*Task requirements*
From the entries that follow, gather each line holding the word "domain".
Data section start
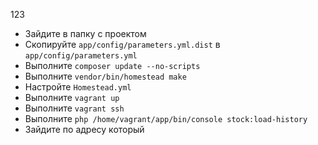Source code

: 123

- Зайдите в папку с проектом
- Скопируйте `app/config/parameters.yml.dist` в `app/config/parameters.yml` 
- Выполните `composer update --no-scripts`
- Выполните `vendor/bin/homestead make`
- Настройте `Homestead.yml`
- Выполните `vagrant up`
- Выполните `vagrant ssh`
- Выполните `php /home/vagrant/app/bin/console stock:load-history`
- Зайдите по адресу который
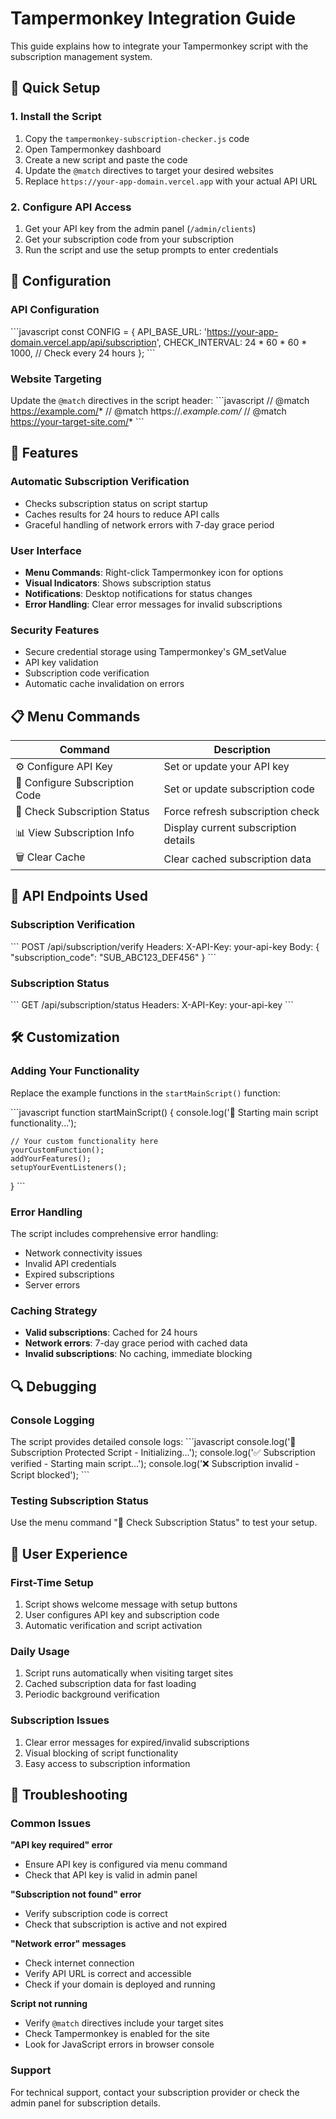 # Tampermonkey Integration Guide

This guide explains how to integrate your Tampermonkey script with the subscription management system.

## 🚀 Quick Setup

### 1. Install the Script
1. Copy the `tampermonkey-subscription-checker.js` code
2. Open Tampermonkey dashboard
3. Create a new script and paste the code
4. Update the `@match` directives to target your desired websites
5. Replace `https://your-app-domain.vercel.app` with your actual API URL

### 2. Configure API Access
1. Get your API key from the admin panel (`/admin/clients`)
2. Get your subscription code from your subscription
3. Run the script and use the setup prompts to enter credentials

## 🔧 Configuration

### API Configuration
\`\`\`javascript
const CONFIG = {
    API_BASE_URL: 'https://your-app-domain.vercel.app/api/subscription',
    CHECK_INTERVAL: 24 * 60 * 60 * 1000, // Check every 24 hours
};
\`\`\`

### Website Targeting
Update the `@match` directives in the script header:
\`\`\`javascript
// @match        https://example.com/*
// @match        https://*.example.com/*
// @match        https://your-target-site.com/*
\`\`\`

## 🎯 Features

### Automatic Subscription Verification
- Checks subscription status on script startup
- Caches results for 24 hours to reduce API calls
- Graceful handling of network errors with 7-day grace period

### User Interface
- **Menu Commands**: Right-click Tampermonkey icon for options
- **Visual Indicators**: Shows subscription status
- **Notifications**: Desktop notifications for status changes
- **Error Handling**: Clear error messages for invalid subscriptions

### Security Features
- Secure credential storage using Tampermonkey's GM_setValue
- API key validation
- Subscription code verification
- Automatic cache invalidation on errors

## 📋 Menu Commands

| Command | Description |
|---------|-------------|
| ⚙️ Configure API Key | Set or update your API key |
| 🔑 Configure Subscription Code | Set or update subscription code |
| 🔄 Check Subscription Status | Force refresh subscription check |
| 📊 View Subscription Info | Display current subscription details |
| 🗑️ Clear Cache | Clear cached subscription data |

## 🔐 API Endpoints Used

### Subscription Verification
\`\`\`
POST /api/subscription/verify
Headers: X-API-Key: your-api-key
Body: { "subscription_code": "SUB_ABC123_DEF456" }
\`\`\`

### Subscription Status
\`\`\`
GET /api/subscription/status
Headers: X-API-Key: your-api-key
\`\`\`

## 🛠️ Customization

### Adding Your Functionality
Replace the example functions in the `startMainScript()` function:

\`\`\`javascript
function startMainScript() {
    console.log('🚀 Starting main script functionality...');
    
    // Your custom functionality here
    yourCustomFunction();
    addYourFeatures();
    setupYourEventListeners();
}
\`\`\`

### Error Handling
The script includes comprehensive error handling:
- Network connectivity issues
- Invalid API credentials
- Expired subscriptions
- Server errors

### Caching Strategy
- **Valid subscriptions**: Cached for 24 hours
- **Network errors**: 7-day grace period with cached data
- **Invalid subscriptions**: No caching, immediate blocking

## 🔍 Debugging

### Console Logging
The script provides detailed console logs:
\`\`\`javascript
console.log('🔐 Subscription Protected Script - Initializing...');
console.log('✅ Subscription verified - Starting main script...');
console.log('❌ Subscription invalid - Script blocked');
\`\`\`

### Testing Subscription Status
Use the menu command "🔄 Check Subscription Status" to test your setup.

## 📱 User Experience

### First-Time Setup
1. Script shows welcome message with setup buttons
2. User configures API key and subscription code
3. Automatic verification and script activation

### Daily Usage
1. Script runs automatically when visiting target sites
2. Cached subscription data for fast loading
3. Periodic background verification

### Subscription Issues
1. Clear error messages for expired/invalid subscriptions
2. Visual blocking of script functionality
3. Easy access to subscription information

## 🚨 Troubleshooting

### Common Issues

**"API key required" error**
- Ensure API key is configured via menu command
- Check that API key is valid in admin panel

**"Subscription not found" error**
- Verify subscription code is correct
- Check that subscription is active and not expired

**"Network error" messages**
- Check internet connection
- Verify API URL is correct and accessible
- Check if your domain is deployed and running

**Script not running**
- Verify `@match` directives include your target sites
- Check Tampermonkey is enabled for the site
- Look for JavaScript errors in browser console

### Support
For technical support, contact your subscription provider or check the admin panel for subscription details.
Data section end
*Output of the task*
5. Replace `https://your-app-domain.vercel.app` with your actual API URL
    API_BASE_URL: 'https://your-app-domain.vercel.app/api/subscription',
- Check if your domain is deployed and running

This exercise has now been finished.